宋怀玉走了许久,额头上布满汗珠,他抬手擦去脸上的汗水,晶莹的汗珠在阳光的照耀下闪烁着光芒。
忽然听到身后传来的脚步声,不禁停下脚步,转头回望。
未曾想,来者竟是陆沉舟等人。
陆沉舟也未料到会在此处碰见宋怀玉,惊喜道:“宋公子?”
“陆公子,好巧,瞧你这般模样,也是要前往县城书院吧?”
陆沉舟点头,目光坚定地说道:“虽说我已中了童生,然学无止境,唯有前往更大的地方求学,方可学到更多有用的知识。”
“既然在此相遇,不如一同前行,路上也好有个照应。”
他见宋怀玉孤身一人,担心其路上会遭遇危险,他本就不善言辞,能与宋怀玉说上几句话已属不易。
宋怀玉欣然应允,微笑着说道:“甚好,独自一人赶路确有些无趣。”
夜幕降临,如同一张巨大的黑色幕布缓缓降下,笼罩了大地。
他们寻了一处空地稍作歇息。
宋怀玉找来一些干燥的柴火,熟练地生起一堆篝火,跳动的火苗映照着几人的面庞,忽明忽暗。
这几位皆是前往县城书院求学的学子,他们围坐在篝火旁,或许是这般独特的氛围,使得彼此的关系愈发亲切起来。
宋怀玉从包中取出昨晚田小丽为他烙的大饼,逐一分给众人,说道:“我未带其他物件,仅有这些大饼,乃是家母昨夜所做。”

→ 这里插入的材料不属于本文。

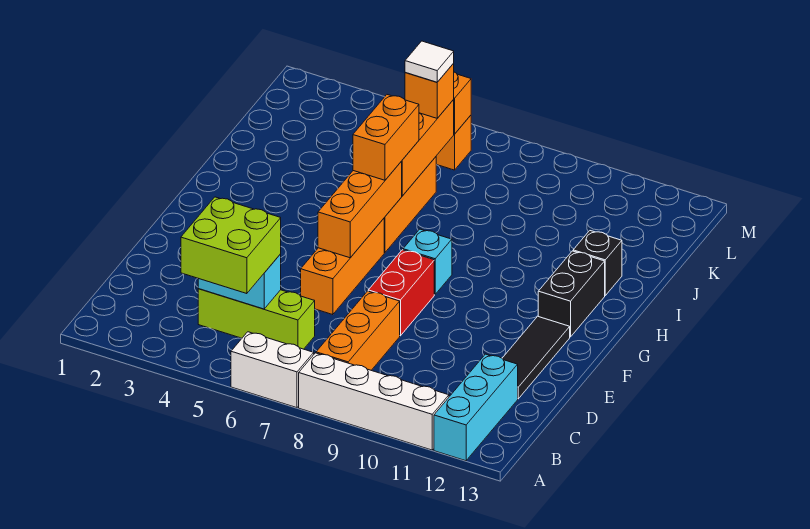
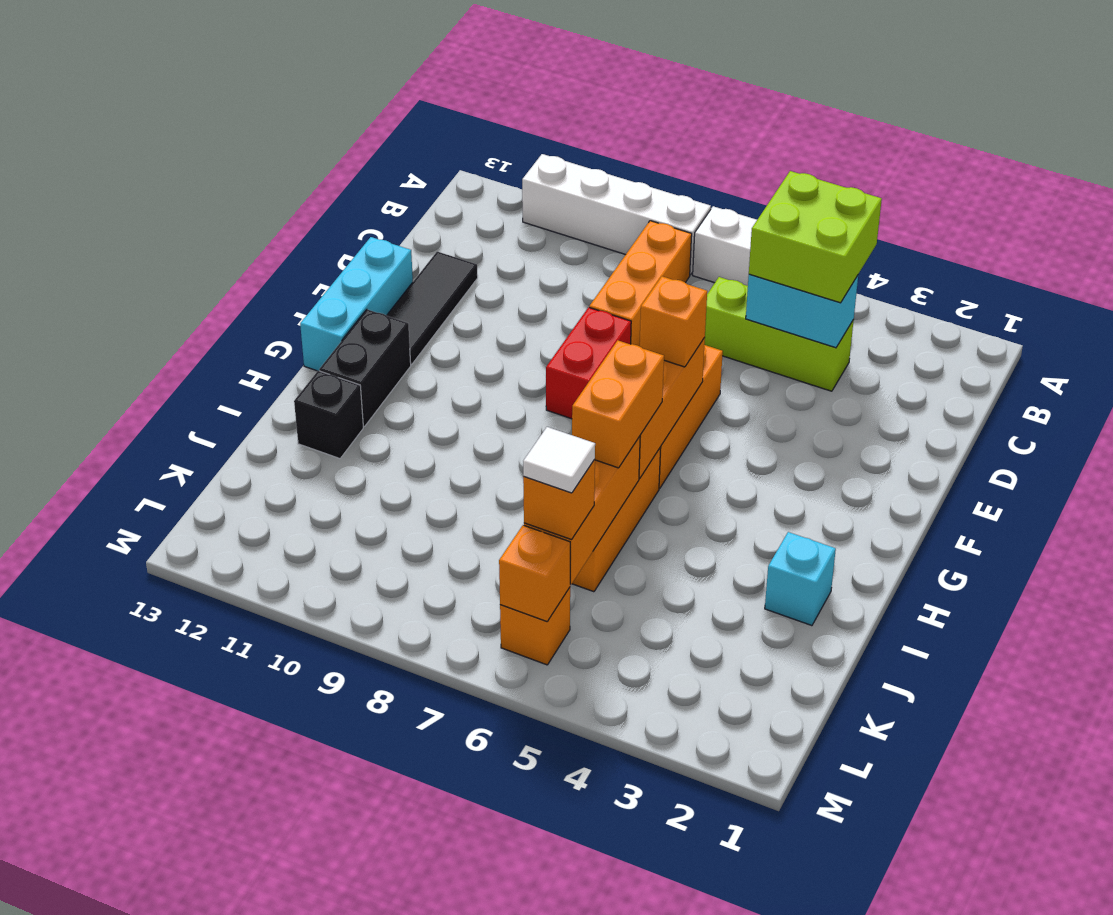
cyan 1x3 brick [434,354,518,461] -> cyan 1x3 brick moved to [300,237,413,371]
none -> orange 1x1 brick [640,276,707,367]
cyan 1x1 brick [403,229,452,294] -> cyan 1x1 brick moved to [765,532,836,626]

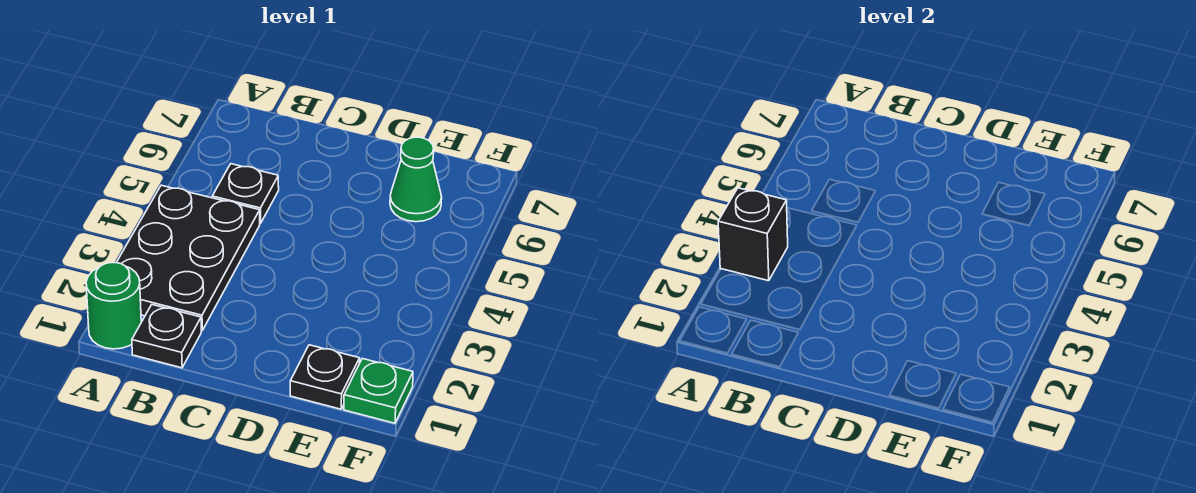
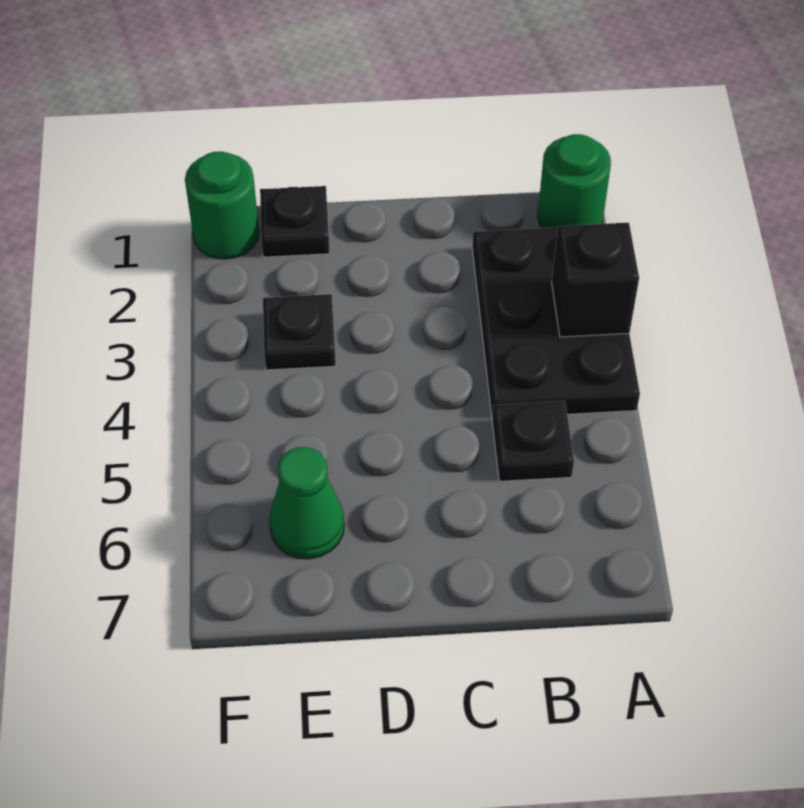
black 1x1 plate [132,305,201,368] -> black 1x1 plate moved to [263,294,336,370]
green 1x1 plate [344,359,413,423] -> green 1x1 round brick [185,151,259,259]

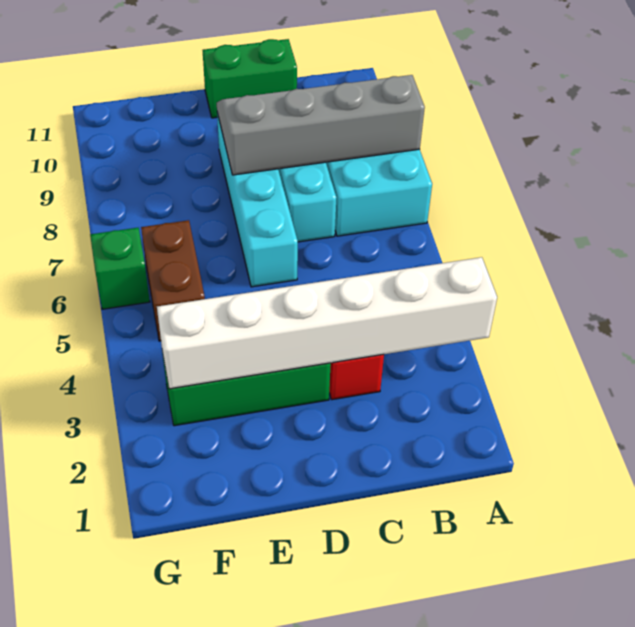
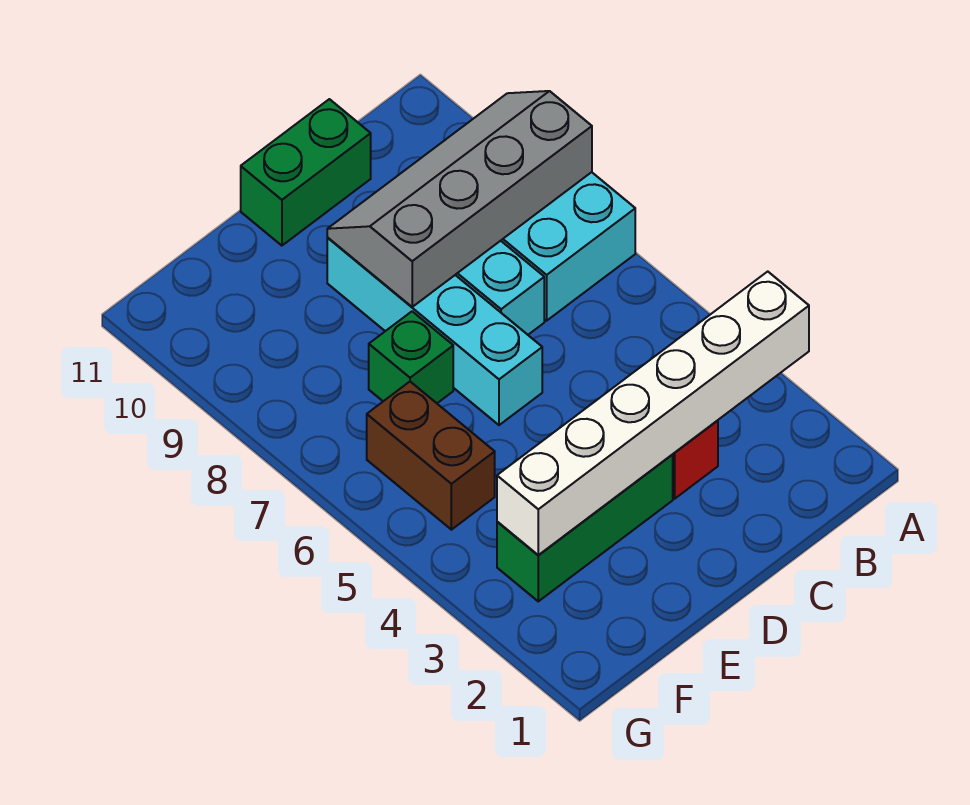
green 1x1 brick [90,228,150,309] -> green 1x1 brick moved to [369,311,453,403]

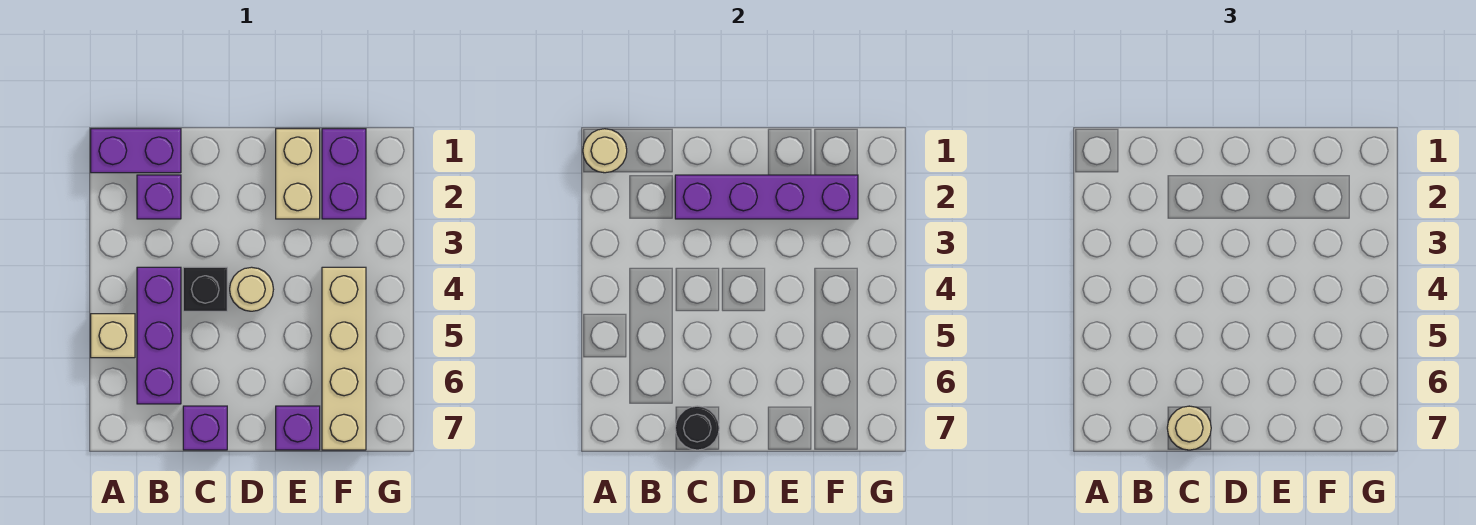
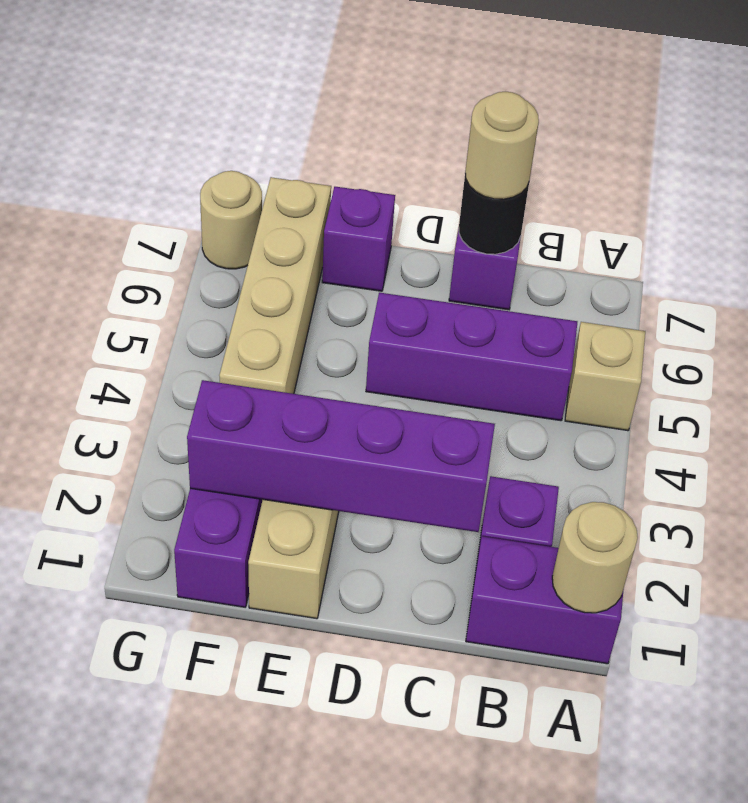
purple 1x3 brick [137,267,181,404] -> purple 1x3 brick turned to [366,293,577,421]
black 1x1 brick [183,267,227,311] -> none
tan 1x1 round brick [230,267,273,311] -> tan 1x1 round brick moved to [200,171,262,269]

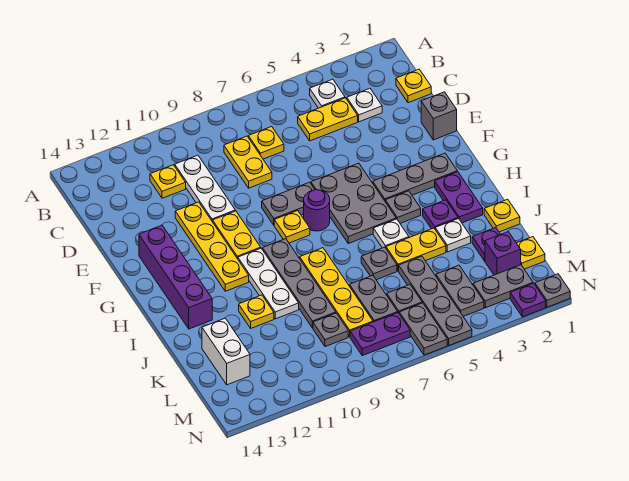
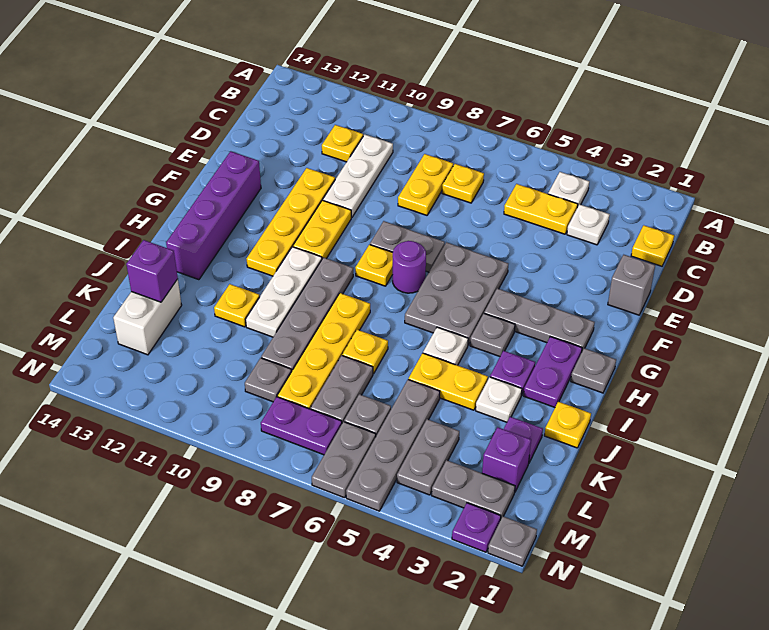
grey 1x1 plate [361,247,397,280] -> grey 1x1 plate moved to [571,348,616,393]
none -> purple 1x1 brick [126,240,178,302]
yellow 1x1 plate [517,237,545,269] -> yellow 1x1 plate moved to [342,330,388,374]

“这如何使得,此去县城尚有好几日路程,你若将大饼都给了我们,之后你吃什么?”
宋怀玉笑着摇头道:“无妨,再有两日便可达县城,饿不着我。再者说,这一路上总不至于没东西可吃,难道诸位还不肯接济于我?”
众人听了,皆哄堂大笑,笑声在寂静的夜晚显得格外响亮,随即便从他手中接过大饼。
陆沉舟咬了一大口大饼,赞道:“味道甚佳。”
这其中一位学子说道:“咱们此去书院,也不知往后的学业有多艰难,我这心里啊,还真有些没底。”
他的脸上写满了担忧和迷茫。
大家纷纷附和,开始讨论起对未来学习生活的担忧和期待。
“是啊,听说书院的夫子要求极为严格。”
“不知道同窗们好不好相处。”
“但咱们既然来了,就全力以赴吧。”
夜半时分,几人便在地上席地而睡。
月光如水,洒在他们身上,给他们盖上了一层银纱。
待到天际泛起鱼肚白,晨曦微露,众人又重新收拾行装,继续朝着县城的方向进发。
一路上,他们或谈笑风生,或相互鼓励,约莫走了两日,终于抵达县城。
几人脸上皆蒙着一层灰尘,衣衫也略显凌乱,但当他们踏入县城的那一刻,都不约而同地展露出笑容。
“咱们这就前往书院吧,正好能在书院安顿下来。”
宋怀玉与陆沉舟皆点头,随后一行人来到县城书院,见到了新来的夫子。
新来的夫子姓李,李夫子面容和蔼,眼神中透着睿智和威严。
他看着宋怀玉等人,脸上流露出满意的神情,这些人几乎都是在乡下中了童生的。
可以说,皆是不错的苗子。
“你们暂且在此安顿下来,稍后到学府听训。”
李夫子离开后,众人赶忙收拾一番,随即来到学府。
在此处,宋怀玉见到了来自各地的学子,他们形形色色,各不相同。
有的衣着华丽,有的朴素简约;有的自信满满,有的略显拘谨。
而在这里,宋怀玉也看到了陆景山,只是他没想到陆景山与陆沉舟并非一同前来。
陆景山冷着一张脸,站立在那里,旁人都不敢靠近,即便有人上前打招呼,自始至终他也只是冷淡地点点头,仿佛周围的一切都与他无关。
宋怀玉心中不禁感慨,觉得这陆家人都颇为难以亲近。
“诸位皆是从五湖四海专程到此求学的学子,此处乃县城书院,更是你们提升学识之所。”
“此类话语我便不再多言,既然诸位皆来此学习,往后便是同窗,我期望大家日后能够和睦相处,在学业上若有不明之处,亦可相互探讨。”
“听闻今年来到县城求学之人,大多都是中了童生的,今年的人数相较往年要多出许多,老夫不禁慨叹,愈来愈多的人认为书中自有黄金屋,此乃甚佳之觉悟。”
李夫子说完这些话后,便制定了详尽的学习计划,将每日学子们需做之事皆一一划分清晰,学子们认真聆听。